(Collected data)
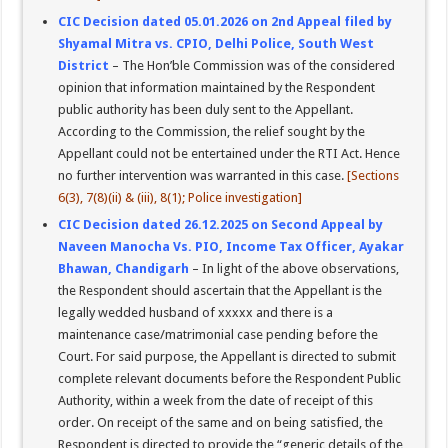
CIC Decision dated 05.01.2026 on 2nd Appeal filed by
Shyamal Mitra vs. CPIO, Delhi Police, South West
District
– The Hon’ble Commission was of the considered
opinion that information maintained by the Respondent
public authority has been duly sent to the Appellant.
According to the Commission, the relief sought by the
Appellant could not be entertained under the RTI Act. Hence
no further intervention was warranted in this case.
[Sections
6(3), 7(8)(ii) & (iii), 8(1); Police investigation]
CIC Decision dated 26.12.2025 on Second Appeal by
Naveen Manocha Vs. PIO, Income Tax Officer, Ayakar
Bhawan, Chandigarh
– In light of the above observations,
the Respondent should ascertain that the Appellant is the
legally wedded husband of xxxxx and there is a
maintenance case/matrimonial case pending before the
Court. For said purpose, the Appellant is directed to submit
complete relevant documents before the Respondent Public
Authority, within a week from the date of receipt of this
order. On receipt of the same and on being satisfied, the
Respondent is directed to provide the “generic details of the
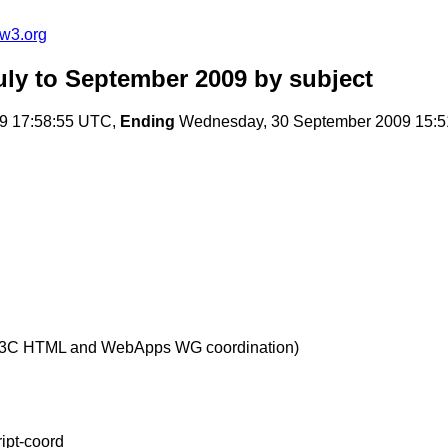
@w3.org
uly to September 2009
by subject
9 17:58:55 UTC,
Ending
Wednesday, 30 September 2009 15:
W3C HTML and WebApps WG coordination)
ript-coord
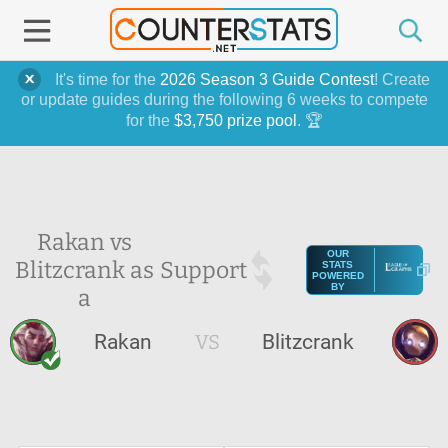
It's time for the
2026 Season 3 Guide Contest
! Create
or update guides during the following 6 weeks to compete
for the
$3,750 prize pool
. 🏆
Rakan vs
OUR
Blitzcrank as
Support
STATS
POWERED
BY
a
Rakan
VS
Blitzcrank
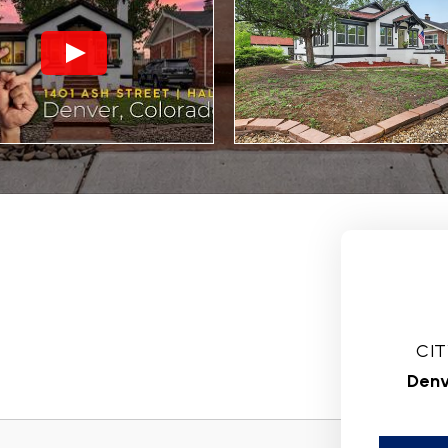
CIT
Denv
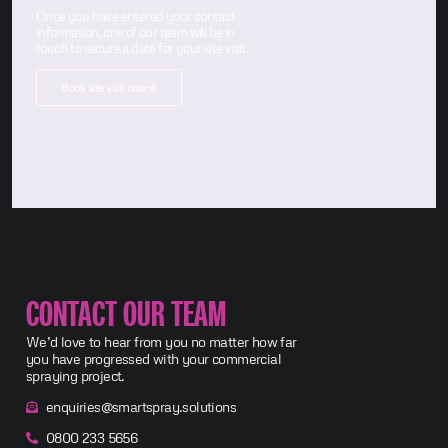
Once you have entered your contact
information, one of our team will be in
touch to secure a date for your site visit.
Book site visit now
CONTACT OUR TEAM
We’d love to hear from you no matter how far
you have progressed with your commercial
spraying project.
enquiries@smartspray.solutions
0800 233 5656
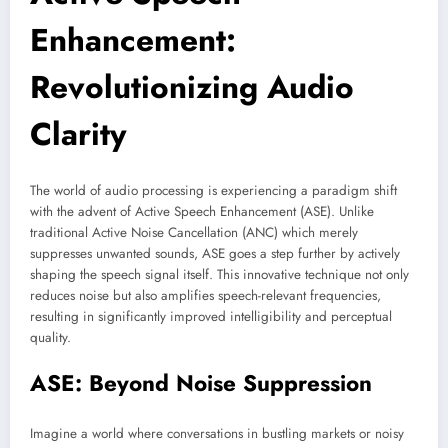
Enhancement:
Revolutionizing Audio
Clarity
The world of audio processing is experiencing a paradigm shift
with the advent of Active Speech Enhancement (ASE). Unlike
traditional Active Noise Cancellation (ANC) which merely
suppresses unwanted sounds, ASE goes a step further by actively
shaping the speech signal itself. This innovative technique not only
reduces noise but also amplifies speech-relevant frequencies,
resulting in significantly improved intelligibility and perceptual
quality.
ASE: Beyond Noise Suppression
Imagine a world where conversations in bustling markets or noisy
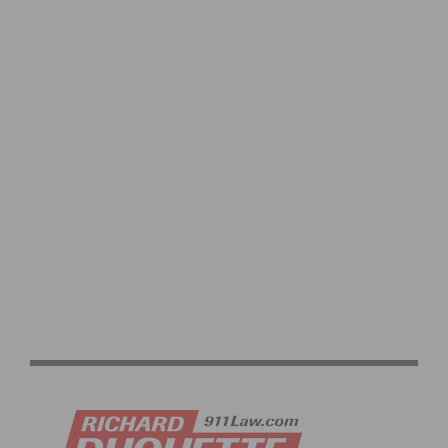
REDLANDS BICYCLE CLASSIC RETURNS FEATURING
ELITE FIELDS AND EXPANDED JUNIOR RACING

* Required action *
Convert every line of text in the data above into a Markdown table with two columns, Row and Text, numbering each row and skipping blank lines. Leave the pictures out of the table.

* Answer to this exercise *
| Row | Text |
|---|---|
| 1 | CIC Decision dated 05.01.2026 on 2nd Appeal filed by |
| 2 | Shyamal Mitra vs. CPIO, Delhi Police, South West |
| 3 | District |
| 4 | – The Hon’ble Commission was of the considered |
| 5 | opinion that information maintained by the Respondent |
| 6 | public authority has been duly sent to the Appellant. |
| 7 | According to the Commission, the relief sought by the |
| 8 | Appellant could not be entertained under the RTI Act. Hence |
| 9 | no further intervention was warranted in this case. |
| 10 | [Sections |
| 11 | 6(3), 7(8)(ii) & (iii), 8(1); Police investigation] |
| 12 | CIC Decision dated 26.12.2025 on Second Appeal by |
| 13 | Naveen Manocha Vs. PIO, Income Tax Officer, Ayakar |
| 14 | Bhawan, Chandigarh |
| 15 | – In light of the above observations, |
| 16 | the Respondent should ascertain that the Appellant is the |
| 17 | legally wedded husband of xxxxx and there is a |
| 18 | maintenance case/matrimonial case pending before the |
| 19 | Court. For said purpose, the Appellant is directed to submit |
| 20 | complete relevant documents before the Respondent Public |
| 21 | Authority, within a week from the date of receipt of this |
| 22 | order. On receipt of the same and on being satisfied, the |
| 23 | Respondent is directed to provide the “generic details of the |
| 24 | @w3.org |
| 25 | uly to September 2009 |
| 26 | by subject |
| 27 | 9 17:58:55 UTC, |
| 28 | Ending |
| 29 | Wednesday, 30 September 2009 15: |
| 30 | W3C HTML and WebApps WG coordination) |
| 31 | ript-coord |
| 32 | It's time for the |
| 33 | 2026 Season 3 Guide Contest |
| 34 | ! Create |
| 35 | or update guides during the following 6 weeks to compete |
| 36 | for the |
| 37 | $3,750 prize pool |
| 38 | . 🏆 |
| 39 | Rakan vs |
| 40 | OUR |
| 41 | Blitzcrank as |
| 42 | Support |
| 43 | STATS |
| 44 | POWERED |
| 45 | BY |
| 46 | a |
| 47 | Rakan |
| 48 | VS |
| 49 | Blitzcrank |
| 50 | CIT |
| 51 | Denv |
| 52 | Once you have entered your contact |
| 53 | information, one of our team will be in |
| 54 | touch to secure a date for your site visit. |
| 55 | Book site visit now |
| 56 | CONTACT OUR TEAM |
| 57 | We’d love to hear from you no matter how far |
| 58 | you have progressed with your commercial |
| 59 | spraying project. |
| 60 | enquiries@smartspray.solutions |
| 61 | 0800 233 5656 |
| 62 | Enhancement: |
| 63 | Revolutionizing Audio |
| 64 | Clarity |
| 65 | The world of audio processing is experiencing a paradigm shift |
| 66 | with the advent of Active Speech Enhancement (ASE). Unlike |
| 67 | traditional Active Noise Cancellation (ANC) which merely |
| 68 | suppresses unwanted sounds, ASE goes a step further by actively |
| 69 | shaping the speech signal itself. This innovative technique not only |
| 70 | reduces noise but also amplifies speech-relevant frequencies, |
| 71 | resulting in significantly improved intelligibility and perceptual |
| 72 | quality. |
| 73 | ASE: Beyond Noise Suppression |
| 74 | Imagine a world where conversations in bustling markets or noisy |
| 75 | REDLANDS BICYCLE CLASSIC RETURNS FEATURING |
| 76 | ELITE FIELDS AND EXPANDED JUNIOR RACING |